Mi salud no puede ser peor aunque estoy seguro de que ya nunca será mejor. En realidad he estado gravemente enfermo desde la cuna: soy un moribundo crónico. Sufro mucho, pero sufro con paciencia y resignación. No como un cristiano sino como un hombre. Hoy mismo me encuentro tan mal que si mañana me dijesen que me he muerto no me extrañaría nada. Me alimento casi exclusivamente de café: unas treinta tazas diarias. Cuando los cólicos me desgarran recurro al opio, una de las pocas sustancias naturales que podrían servir de argumento a favor de la descabellada hipótesis de una Providencia benevolente. ¿Cómo he logrado durar tanto con tan escasas aptitudes innatas para la salud? Haciendo poco caso de los médicos y siguiendo mi propio régimen: dieta rigurosa —los buenos cocineros son siempre envenenadores de lujo— y el calor de la cama. Las demás terapias consisten en introducir drogas de las que se sabe poco en un cuerpo del que apenas se sabe nada. Empero, no debo ser injusto con los médicos. Aunque el noventa y ocho por ciento son simples charlatanes con veleidades criminales, hay algunos auténticos que a base de humanidad y destreza están por encima de todos los grandes de la tierra, porque conservar la vida es casi una tarea tan excelsa como crearla. Durante muchos años el doctor Tronchin, nuestro actual Hipócrates, se ha preocupado de mantenerme sobre la faz de la tierra. Lo ha conseguido, a pesar de mis desobediencias, y le estoy más agradecido por la buena intención que por los discutibles resultados.

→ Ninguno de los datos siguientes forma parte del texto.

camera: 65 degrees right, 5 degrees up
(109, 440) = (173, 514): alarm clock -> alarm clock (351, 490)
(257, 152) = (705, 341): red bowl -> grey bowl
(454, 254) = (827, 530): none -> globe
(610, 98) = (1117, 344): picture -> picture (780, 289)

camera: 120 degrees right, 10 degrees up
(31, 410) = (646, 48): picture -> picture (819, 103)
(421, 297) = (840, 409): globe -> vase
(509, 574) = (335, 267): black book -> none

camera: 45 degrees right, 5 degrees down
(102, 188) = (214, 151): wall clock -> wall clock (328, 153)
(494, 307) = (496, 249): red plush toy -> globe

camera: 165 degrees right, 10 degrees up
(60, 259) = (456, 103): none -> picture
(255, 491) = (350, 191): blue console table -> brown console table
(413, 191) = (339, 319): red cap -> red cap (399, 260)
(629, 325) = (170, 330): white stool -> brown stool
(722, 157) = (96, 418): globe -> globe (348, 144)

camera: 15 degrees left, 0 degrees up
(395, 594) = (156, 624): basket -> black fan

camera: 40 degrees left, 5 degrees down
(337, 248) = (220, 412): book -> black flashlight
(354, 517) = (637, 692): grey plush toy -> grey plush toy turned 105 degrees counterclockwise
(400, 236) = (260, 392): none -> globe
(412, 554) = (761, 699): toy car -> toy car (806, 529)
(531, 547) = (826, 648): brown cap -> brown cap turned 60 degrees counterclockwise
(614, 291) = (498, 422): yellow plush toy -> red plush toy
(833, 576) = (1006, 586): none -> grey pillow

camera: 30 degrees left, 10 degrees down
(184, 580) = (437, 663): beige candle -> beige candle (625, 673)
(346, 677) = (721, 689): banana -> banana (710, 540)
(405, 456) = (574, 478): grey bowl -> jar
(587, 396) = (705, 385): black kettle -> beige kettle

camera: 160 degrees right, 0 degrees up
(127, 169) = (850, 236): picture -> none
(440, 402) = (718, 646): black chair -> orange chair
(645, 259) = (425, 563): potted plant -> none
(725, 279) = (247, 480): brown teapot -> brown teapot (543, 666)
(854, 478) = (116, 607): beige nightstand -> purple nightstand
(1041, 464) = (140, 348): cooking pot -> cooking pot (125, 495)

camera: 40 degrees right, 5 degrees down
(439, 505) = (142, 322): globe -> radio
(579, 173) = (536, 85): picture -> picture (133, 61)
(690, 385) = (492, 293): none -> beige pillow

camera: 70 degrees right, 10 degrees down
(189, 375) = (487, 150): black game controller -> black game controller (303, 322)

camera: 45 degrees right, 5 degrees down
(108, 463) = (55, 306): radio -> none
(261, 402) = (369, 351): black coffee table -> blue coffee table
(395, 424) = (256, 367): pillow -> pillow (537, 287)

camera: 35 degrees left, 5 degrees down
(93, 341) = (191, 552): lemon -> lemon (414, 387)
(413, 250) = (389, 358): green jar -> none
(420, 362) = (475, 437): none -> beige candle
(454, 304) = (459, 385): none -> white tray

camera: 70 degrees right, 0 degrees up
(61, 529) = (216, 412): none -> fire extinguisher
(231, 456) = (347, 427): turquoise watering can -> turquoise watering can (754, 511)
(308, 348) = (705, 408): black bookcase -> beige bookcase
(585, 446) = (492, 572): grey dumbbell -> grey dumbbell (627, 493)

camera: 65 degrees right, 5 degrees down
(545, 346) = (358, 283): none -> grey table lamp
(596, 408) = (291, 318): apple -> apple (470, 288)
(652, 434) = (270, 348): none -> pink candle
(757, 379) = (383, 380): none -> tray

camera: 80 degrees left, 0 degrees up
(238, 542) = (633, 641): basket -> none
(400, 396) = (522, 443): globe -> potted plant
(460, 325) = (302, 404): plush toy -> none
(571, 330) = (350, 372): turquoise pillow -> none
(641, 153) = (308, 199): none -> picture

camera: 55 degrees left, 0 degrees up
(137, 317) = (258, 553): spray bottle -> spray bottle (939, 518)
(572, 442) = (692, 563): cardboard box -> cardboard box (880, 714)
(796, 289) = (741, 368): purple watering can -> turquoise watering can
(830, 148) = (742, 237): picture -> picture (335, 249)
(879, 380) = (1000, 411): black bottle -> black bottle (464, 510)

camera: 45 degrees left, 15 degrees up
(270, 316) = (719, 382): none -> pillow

Ecce homo. Éste es vuestro hombre Voltaire, señora condesa. Lo poco que queda de él os pertenece sin reservas. Merecéis mucho más, os lo aseguro. Si es un hombre lo que puede aliviar vuestro tedio, sin duda hay en Madrid media docena cuyo detenido conocimiento podría facilitaros mucha mayor fruición. Pero no creáis que pretendo rehuir la correspondencia que me proponéis. Sería fatuo a mi edad, porque lo es a cualquier edad, negar a una dama discreta y hermosa el único servicio placentero que tiene la bondad de solicitarme gentilmente. Si algún día me dieseis la enorme alegría de venir a Ferney, podría enseñaros un cuartito lleno hasta el techo de paquetes bien atados. Son los miles y miles de cartas que recibo y contesto, llegadas de toda Europa. Sin duda plantean una gran tarea para un pobre moribundo, pero una tarea deliciosa y que me mantiene vivo mejor que cualquier otra pócima salutífera. Puedo aseguraros que vuestra misiva me ha producido un placer singular, de cuya repetición no me quisiera privar en el futuro. Escribidme y os responderé. Pero dejemos en su catafalco el tema de Voltaire hombre, que suena a osario. Hablemos de cualquier otra cosa, de vos por ejemplo. Las ánimas del purgatorio alivian sus tormentos pensando en las criaturas celestes y suponiendo que algún día podrán encontrarse con ellas: estoy seguro, señora condesa, que no me dais ya como tantos curas por eternamente condenado y me lo demostraréis autorizándome a no hablar ni pensar más que en vos.
Quedo rendidamente vuestro en alma puesto que mencionar también mi cuerpo sería ofenderos.